# [Exercise aim]
Please print the lines below verbatim, starting with the line that contains "Played: Played -> Pairing" and stopping after the line that contains "cycle: cycle -> voice". Leave the pictures out.

# [Data to use]
'''

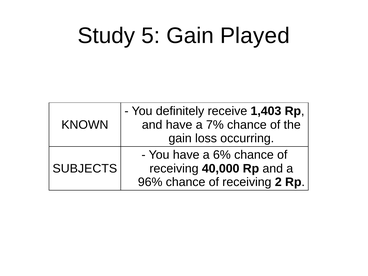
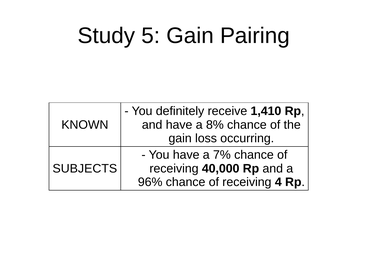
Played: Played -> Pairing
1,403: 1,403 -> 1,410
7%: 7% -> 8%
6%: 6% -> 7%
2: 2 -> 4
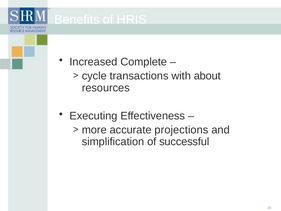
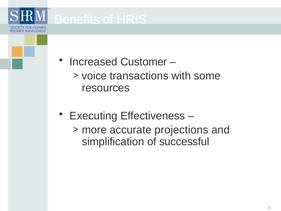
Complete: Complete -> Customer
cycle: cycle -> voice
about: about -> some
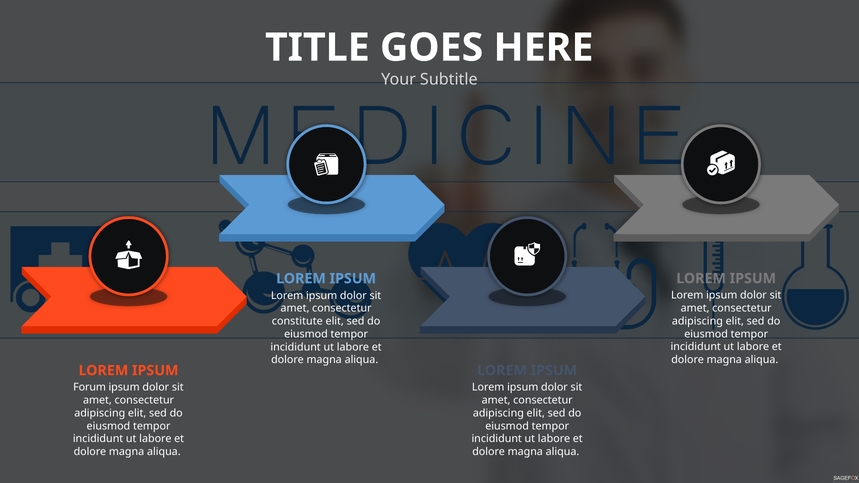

'''
'''

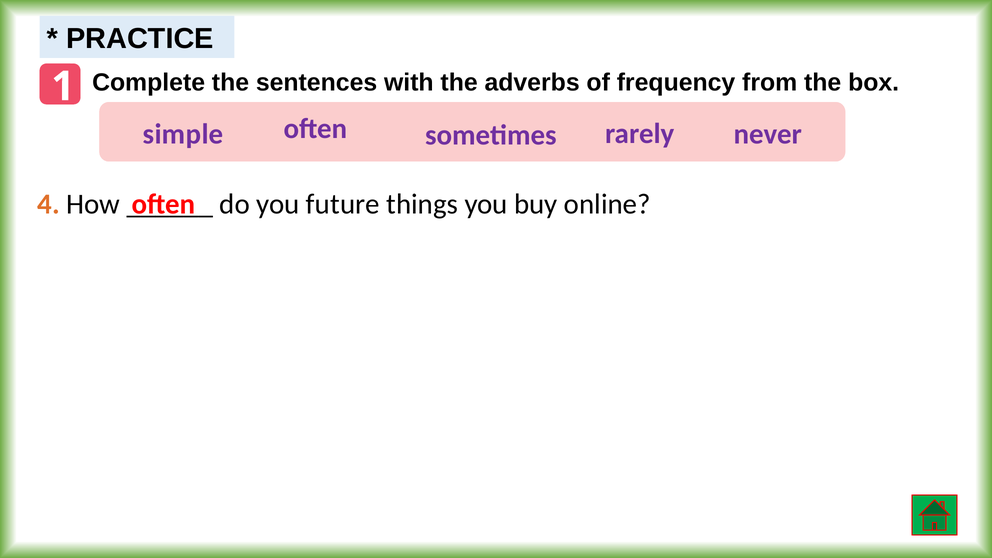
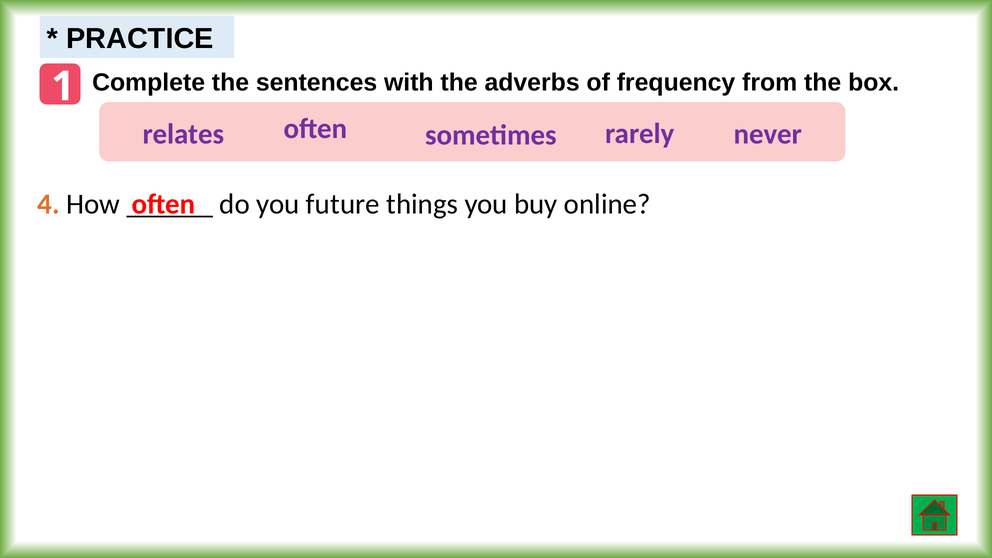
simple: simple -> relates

'''
'''

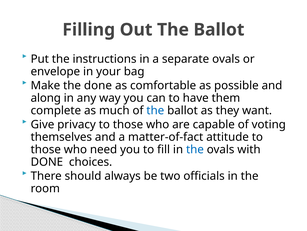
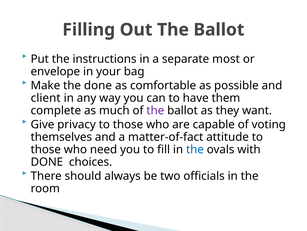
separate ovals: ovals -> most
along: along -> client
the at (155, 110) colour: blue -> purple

'''

# [Output of the task]
Played: Played -> Pairing
1,403: 1,403 -> 1,410
7%: 7% -> 8%
6%: 6% -> 7%
2: 2 -> 4
Complete: Complete -> Customer
cycle: cycle -> voice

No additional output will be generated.